Prior to the Uruguay Round was the Kennedy Round, which had many industrial tariffs cut in half and also a code on dumping was agreed upon separately. The Tokyo Round included the first serious discussion concerning nontariff barriers. Both of these preceded the Uruguay Round. Free trade and Globalization remain a real matter of controversy for many who feel they are getting the raw end of the deal. On the other hand, it remains indisputable that “three-fourths of the globe’s countries derive at least a third of their national income from exports, and by 2015 this percentage is expected to increase to about two-fifths for the world” (qtd. in Kegley 327).

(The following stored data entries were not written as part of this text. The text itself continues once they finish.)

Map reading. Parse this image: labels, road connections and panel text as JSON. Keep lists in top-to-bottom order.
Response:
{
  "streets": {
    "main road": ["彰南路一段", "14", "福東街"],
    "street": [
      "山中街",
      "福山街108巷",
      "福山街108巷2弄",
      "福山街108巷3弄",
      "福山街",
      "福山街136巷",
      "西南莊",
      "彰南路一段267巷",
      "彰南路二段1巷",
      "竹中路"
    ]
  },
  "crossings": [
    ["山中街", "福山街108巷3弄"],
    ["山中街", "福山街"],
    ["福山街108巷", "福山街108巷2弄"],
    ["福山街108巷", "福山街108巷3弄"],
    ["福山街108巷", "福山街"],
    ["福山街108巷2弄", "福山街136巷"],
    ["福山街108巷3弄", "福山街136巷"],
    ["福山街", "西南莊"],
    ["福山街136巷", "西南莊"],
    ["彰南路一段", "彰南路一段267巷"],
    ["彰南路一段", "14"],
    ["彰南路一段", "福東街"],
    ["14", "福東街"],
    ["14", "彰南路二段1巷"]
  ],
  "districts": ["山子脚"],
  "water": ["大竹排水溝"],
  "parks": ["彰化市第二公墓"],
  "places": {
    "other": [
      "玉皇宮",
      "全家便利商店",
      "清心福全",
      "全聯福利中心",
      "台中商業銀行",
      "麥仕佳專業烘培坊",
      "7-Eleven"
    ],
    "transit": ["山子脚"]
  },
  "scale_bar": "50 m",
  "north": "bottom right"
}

The formation of the North America Free Trade Agreement (NAFTA) created a situation in which trade could occur among Canada, Mexico, and the United States without the same tariff penalties as, for example, China would have to pay in order to trade with any of those three. Critics believe that this creates tariff preferences and that a division of the Global market place by these blocs is an obstacle to the LIEO of Global free trade, perhaps leading them to revert or continue to be mercantilist or protectionist in nature. This would be a threat to free trade. Subsidies, or more particular, farm subsidies in the U.S. are a threat to free trade by providing a competitive advantage to the U.S. over foreign producers of the same goods.
The future of international trade and economic growth, literally, hang in a balance. The question remains: will trade barriers be reduced in the future? Many speculate upon the answer to that question. However, if 2005 is any indication, where as many as 60 countries had established a multitude of non tariff barriers for restricting trade with the rest of the world, then it remains highly likely that they will not being disseminating any time in the near future. It is merely second nature for many countries to not look beyond the benefits of free trade and simply choose to seemingly protect their own interests by restricting importation into their country, which, in reality, the long-term results are exactly the opposite.
Kegley, Charles W. World Politics: Trend and Transformation. 11th ed. United States: Thomson Wadsworth, 2007.
Is free trade really the way to go, or should some changes be made???